La parole ordinaire est philosophique, mais elle ne le sait pas, ou ne veut pas le savoir. Le sens n'est que l'écume du charabia. Dans son mouvement profond, dans ses pulsions enfantines, la parole ne veut pas de l'ordre signifiant. Elle veut malaxer la pâte des mots comme l'enfant aime à malaxer la boue ou la pâte à modeler. Elle cherche l'ivresse de la répétition («tout au bout de la répétition respiratoire, il y a une joie circulaire qui s'atteint»), l'ébriété donnée par les formules que des variations sans fin vident de tout contenu.

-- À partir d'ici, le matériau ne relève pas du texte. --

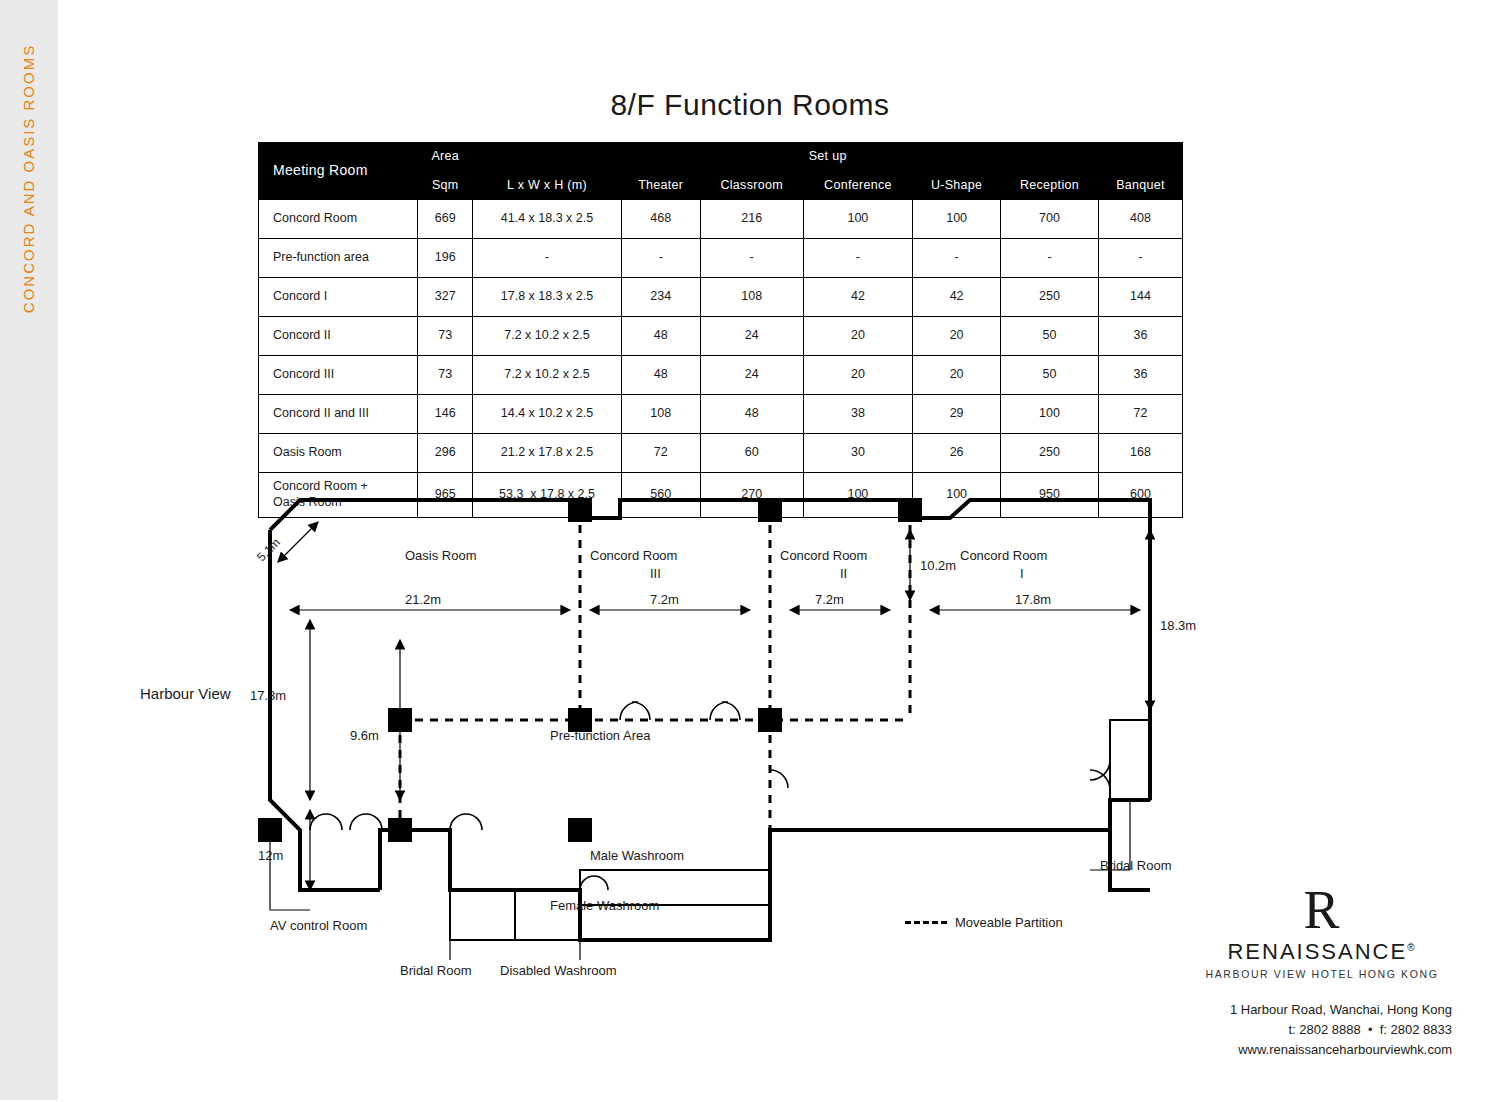CONCORD AND OASIS ROOMS
8/F Function Rooms
| Meeting Room | Area | Set up |
| --- | --- | --- |
| Sqm | L x W x H (m) | Theater | Classroom | Conference | U-Shape | Reception | Banquet |
| Concord Room | 669 | 41.4 x 18.3 x 2.5 | 468 | 216 | 100 | 100 | 700 | 408 |
| Pre-function area | 196 | - | - | - | - | - | - | - |
| Concord I | 327 | 17.8 x 18.3 x 2.5 | 234 | 108 | 42 | 42 | 250 | 144 |
| Concord II | 73 | 7.2 x 10.2 x 2.5 | 48 | 24 | 20 | 20 | 50 | 36 |
| Concord III | 73 | 7.2 x 10.2 x 2.5 | 48 | 24 | 20 | 20 | 50 | 36 |
| Concord II and III | 146 | 14.4 x 10.2 x 2.5 | 108 | 48 | 38 | 29 | 100 | 72 |
| Oasis Room | 296 | 21.2 x 17.8 x 2.5 | 72 | 60 | 30 | 26 | 250 | 168 |
| Concord Room + Oasis Room | 965 | 53.3 x 17.8 x 2.5 | 560 | 270 | 100 | 100 | 950 | 600 |
5.1m 21.2m 7.2m 7.2m 17.8m 17.8m 12m 9.6m 10.2m 18.3m Oasis Room Concord Room III Concord Room II Concord Room I Pre-function Area Male Washroom Female Washroom AV control Room Bridal Room Disabled Washroom Bridal Room
Harbour View
Moveable Partition
R
RENAISSANCE®
HARBOUR VIEW HOTEL HONG KONG
1 Harbour Road, Wanchai, Hong Kong
t: 2802 8888 • f: 2802 8833
www.renaissanceharbourviewhk.com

Il s'agit de se garder du sens par l'excès, en donnant aux processus de signification une telle extension qu'ils finissent par s'égarer.

La formule du monde, dans L'Origine rouge, est à la fois la fiction d'une signification totale et un non-sens absolu, une pure cacophonie exténuante où la parole demeure nue, à l'état d'énergie pure. Et par là même, tout au bout du non-sens, les choses se retournent et la formule du monde est bien la formule du monde. Cette bouffonnerie mathématique est le langage le plus réaliste qui soit. Dans sa rage d'expression, l'énoncé mathématique, qui voudrait enfermer le monde dans un sens définitif, fait entendre comme malgré lui l'immédiat, la présence familière, telle qu'elle subsiste dans le langage le plus abstrait, le plus médiat qui soit, au-delà de toute signification particulière: «il y a». Ainsi, «très précisément chaque mot désigne l'inconnu». Très précisément, parce qu'il faudrait une singularité infinie (une précision absurde, ce que tentent de réaliser les formules loufoques de l'opérette) pour qu'apparaisse ce qui est au-delà de toute singularité, ce que le langage ne cesse de désigner en disant toujours autre chose.

Le personnage du théâtre de Novarina, en effet, dans l'emballement de sa parole, dépasse l'ordre ordinaire de renonciation où je dis quelque chose. «Je n'ai jamais supporté l'idée que quelqu'un fasse quelque chose», écrit Novarina dans Pendant la matière, assignant pour fonction à l'écriture une perte d'intention et une désappropriation. Dans le chaos de l'opérette emballée, on ne dit plus que: «ça parle», ou «c'est là». Cet état enfantin de la parole correspond à la jouissance de désigner une présence sans sujet ni objet, comme on pointerait le doigt vers le réel même, en deçà de ces fictions qui se nomment sujet, objet, personne, temps. Le réel, c'est-à-dire ce qui est ainsi dans sa spontanéité. En ce sens, le réel ne peut pas faire l'objet d'une assertion. On ne peut ni le nier ni l'affirmer. Toute négation, toute affirmation reconstruit une fiction, esquisse à nouveau un sujet de la parole, donc une personne, reconstruit un ordre et des limites. C'est pourquoi les personnages de Novarina ne cessent de dire alternativement une chose et son contraire, d'émettre des propositions impertinentes. Il leur faut «dire alternativement oui et sac», placer tous les mots sur le même plan, celui de l'interjection. «Oui» devient comme «sac», n'affirme plus, devient une espèce de contenant vide, de réceptacle. «Sac» est comme «oui», ne se limite plus à un signifiant quelconque, sort du sac à parole le fait de dire, la présence comme le creux dans la besace des mots.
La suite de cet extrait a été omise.